On one of the last evenings of the autumn of this same year, Beildech and the young Frenchman sat by Gutenberg’s couch watching his restless and feverish sleep. Outside, the night was dark and gloomy; the waters of the Rhine, swollen by the rain, beat against the walls of the hut, and a sharp wind which blew down in squalls from the hills shook the framework of the miserable dwelling. The sick man had been suffering all day; he complained of a burning heat in his head, especially in his eyes, and Beildech had observed with uneasiness his uncertain and hesitating hold of the porringer when put into his hand. Claude sat silent at the foot of the bed, and every time that Gutenberg moved or moaned the shepherd began muttering unintelligible prayers. Beildech stood at the window listening to the noise of the river and the wailing of the wind.

The hut when Gutenberg awoke was in profound darkness. In a faint voice he asked for a light. Beildech went out and lighted a resinous torch, which he placed in an iron ring in the wall, fastened there for the purpose, and close to Gutenberg’s bed. The latter hearing the door creak on its hinges lifted himself up. “A light – light!” said he; then again, after a short pause, he added in an impatient tone, “Is there then no one here who will condescend to grant the favour of a light to an old man, to while away the tedious hours of darkness?”

Beildech, trembling from head to foot, drew the young Frenchman quickly to the other side of the bed. “Beloved Master,” he said, “be so good as to turn and to open your eyes, the torch is in its usual place.”

“I tell thee thou liest,” said Gutenberg angrily, “is not everything here as dark as in a tomb? Claude, my son, answer me – where art thou?”

He whom he called was close to his master’s head, he shuddered as he bent down towards him. “Here I am,” he said, in a low voice, taking hold affectionately of his master’s hand; but the latter pushed him away, and stretching out his arm towards the torch he laid hold of it, and brought it close to his eyes. He could no longer see it!

With a cry of despair, and burying in his hands those eyes from which the light was for ever shut out, Gutenberg threw himself back on his pallet. “I understand you,” he said to his two companions, who were sobbing aloud, “but I cannot see you. I smell the odour of the resin, but its flame no longer penetrates the darkness which envelopes me. O miserable man that I am! Alas, I am afflicted like Tobias, but Tobias without a son!”
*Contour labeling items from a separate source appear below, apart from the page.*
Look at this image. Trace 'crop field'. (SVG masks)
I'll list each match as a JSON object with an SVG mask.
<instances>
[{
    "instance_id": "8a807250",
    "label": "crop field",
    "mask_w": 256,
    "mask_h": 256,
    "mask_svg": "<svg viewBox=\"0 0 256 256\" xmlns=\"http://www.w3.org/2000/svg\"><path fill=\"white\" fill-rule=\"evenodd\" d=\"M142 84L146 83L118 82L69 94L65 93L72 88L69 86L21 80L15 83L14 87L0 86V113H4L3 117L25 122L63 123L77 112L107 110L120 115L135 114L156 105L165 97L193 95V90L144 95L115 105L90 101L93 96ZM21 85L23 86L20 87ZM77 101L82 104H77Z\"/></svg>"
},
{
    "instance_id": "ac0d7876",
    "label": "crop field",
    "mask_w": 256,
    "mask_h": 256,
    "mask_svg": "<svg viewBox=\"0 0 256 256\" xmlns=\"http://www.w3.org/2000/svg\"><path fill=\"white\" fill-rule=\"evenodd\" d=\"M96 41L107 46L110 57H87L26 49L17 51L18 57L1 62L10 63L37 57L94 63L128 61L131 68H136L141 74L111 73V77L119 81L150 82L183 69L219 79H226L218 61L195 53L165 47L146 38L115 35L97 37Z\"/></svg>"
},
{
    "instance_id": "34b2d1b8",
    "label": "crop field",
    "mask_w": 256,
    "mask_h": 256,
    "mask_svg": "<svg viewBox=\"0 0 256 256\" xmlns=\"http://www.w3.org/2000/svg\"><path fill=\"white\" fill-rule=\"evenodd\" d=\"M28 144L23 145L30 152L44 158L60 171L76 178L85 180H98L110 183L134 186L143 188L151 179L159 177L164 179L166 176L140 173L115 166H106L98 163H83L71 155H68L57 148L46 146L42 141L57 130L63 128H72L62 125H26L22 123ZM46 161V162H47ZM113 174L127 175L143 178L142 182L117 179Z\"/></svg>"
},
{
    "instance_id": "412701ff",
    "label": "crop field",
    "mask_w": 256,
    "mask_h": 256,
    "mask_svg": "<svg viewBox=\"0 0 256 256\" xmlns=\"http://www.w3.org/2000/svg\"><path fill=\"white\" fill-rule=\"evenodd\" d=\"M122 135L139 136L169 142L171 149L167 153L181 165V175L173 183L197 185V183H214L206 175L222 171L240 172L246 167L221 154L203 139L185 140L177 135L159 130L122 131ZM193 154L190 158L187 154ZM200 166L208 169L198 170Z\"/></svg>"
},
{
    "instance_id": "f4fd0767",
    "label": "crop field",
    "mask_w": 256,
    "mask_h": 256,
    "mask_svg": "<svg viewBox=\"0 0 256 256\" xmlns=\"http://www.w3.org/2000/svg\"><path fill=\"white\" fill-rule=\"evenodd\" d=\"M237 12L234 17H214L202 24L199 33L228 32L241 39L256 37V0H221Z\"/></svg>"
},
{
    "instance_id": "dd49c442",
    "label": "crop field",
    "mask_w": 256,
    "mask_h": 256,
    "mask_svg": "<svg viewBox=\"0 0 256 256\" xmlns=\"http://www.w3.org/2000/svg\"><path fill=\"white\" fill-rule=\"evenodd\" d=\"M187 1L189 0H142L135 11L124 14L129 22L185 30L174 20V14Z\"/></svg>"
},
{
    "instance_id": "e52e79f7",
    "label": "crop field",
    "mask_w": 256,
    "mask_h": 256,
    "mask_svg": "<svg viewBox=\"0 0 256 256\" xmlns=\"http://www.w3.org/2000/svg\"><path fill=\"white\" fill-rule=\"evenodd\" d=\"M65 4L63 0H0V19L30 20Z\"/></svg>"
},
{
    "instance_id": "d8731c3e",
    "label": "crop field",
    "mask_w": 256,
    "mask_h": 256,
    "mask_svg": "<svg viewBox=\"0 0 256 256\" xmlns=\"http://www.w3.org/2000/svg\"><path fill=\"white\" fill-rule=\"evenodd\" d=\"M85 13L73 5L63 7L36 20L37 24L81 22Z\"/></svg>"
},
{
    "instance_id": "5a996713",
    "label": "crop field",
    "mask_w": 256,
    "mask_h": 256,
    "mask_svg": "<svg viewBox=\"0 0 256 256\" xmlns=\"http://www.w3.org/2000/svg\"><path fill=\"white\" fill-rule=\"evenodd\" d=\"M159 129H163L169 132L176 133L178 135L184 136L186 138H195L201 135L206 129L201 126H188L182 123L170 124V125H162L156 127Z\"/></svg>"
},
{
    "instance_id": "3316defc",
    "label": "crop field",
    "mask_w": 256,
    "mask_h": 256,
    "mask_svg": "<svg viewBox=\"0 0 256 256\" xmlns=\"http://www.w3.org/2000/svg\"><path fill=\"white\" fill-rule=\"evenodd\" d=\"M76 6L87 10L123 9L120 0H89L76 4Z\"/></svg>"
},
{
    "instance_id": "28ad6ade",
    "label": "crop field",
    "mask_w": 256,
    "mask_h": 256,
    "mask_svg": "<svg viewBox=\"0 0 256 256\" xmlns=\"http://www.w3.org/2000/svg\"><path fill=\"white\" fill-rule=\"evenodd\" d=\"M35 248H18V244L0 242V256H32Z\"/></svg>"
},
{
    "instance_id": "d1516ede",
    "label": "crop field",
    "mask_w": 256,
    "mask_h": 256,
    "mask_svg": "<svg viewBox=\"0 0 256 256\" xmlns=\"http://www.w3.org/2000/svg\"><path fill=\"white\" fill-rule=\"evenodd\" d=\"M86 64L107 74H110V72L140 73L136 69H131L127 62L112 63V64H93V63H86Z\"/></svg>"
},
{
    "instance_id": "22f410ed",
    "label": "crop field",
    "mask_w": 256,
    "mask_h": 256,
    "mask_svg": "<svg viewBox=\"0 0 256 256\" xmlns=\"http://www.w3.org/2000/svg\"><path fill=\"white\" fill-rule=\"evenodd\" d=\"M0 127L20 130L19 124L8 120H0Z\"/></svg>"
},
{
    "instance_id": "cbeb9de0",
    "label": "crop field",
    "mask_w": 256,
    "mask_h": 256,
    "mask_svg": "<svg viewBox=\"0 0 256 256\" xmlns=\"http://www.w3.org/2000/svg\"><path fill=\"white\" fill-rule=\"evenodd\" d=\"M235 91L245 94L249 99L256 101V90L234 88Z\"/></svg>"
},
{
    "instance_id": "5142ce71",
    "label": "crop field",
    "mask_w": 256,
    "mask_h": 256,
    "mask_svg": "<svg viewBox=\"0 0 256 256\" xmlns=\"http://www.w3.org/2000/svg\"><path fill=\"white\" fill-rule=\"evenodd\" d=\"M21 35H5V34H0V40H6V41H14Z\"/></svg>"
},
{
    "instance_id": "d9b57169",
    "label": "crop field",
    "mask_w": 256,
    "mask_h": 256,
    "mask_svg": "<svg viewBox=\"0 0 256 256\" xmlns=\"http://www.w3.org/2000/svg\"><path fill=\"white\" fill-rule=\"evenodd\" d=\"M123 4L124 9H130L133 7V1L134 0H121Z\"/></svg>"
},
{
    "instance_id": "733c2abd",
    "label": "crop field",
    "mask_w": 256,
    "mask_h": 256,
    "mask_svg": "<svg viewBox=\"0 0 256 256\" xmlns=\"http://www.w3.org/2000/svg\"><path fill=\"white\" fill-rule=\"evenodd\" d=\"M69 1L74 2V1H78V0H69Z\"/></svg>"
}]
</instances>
After the first burst of despair, silence once more reigned in the hut. The shepherd, who, in this respect, much resembled the doctors of our own days, when he was at a loss what more to do, slunk noiselessly away. The young Frenchman, quite overcome with grief, was on his knees by the side of the bed, while Beildech, the torch in his hand, held it close to the eyes of the old man, as if he sought by this means to restore the light which was quenched for ever.

Such was the picture presented by the interior of the hut, when the sound of an approaching horse came suddenly to relieve the solitude of our poor sufferers. Beildech was just opening the window to listen, when the fisherman ushered in a horseman wet to the skin, and covered with mud. “Here,” said the boatman, “behold him of whom you are in search.”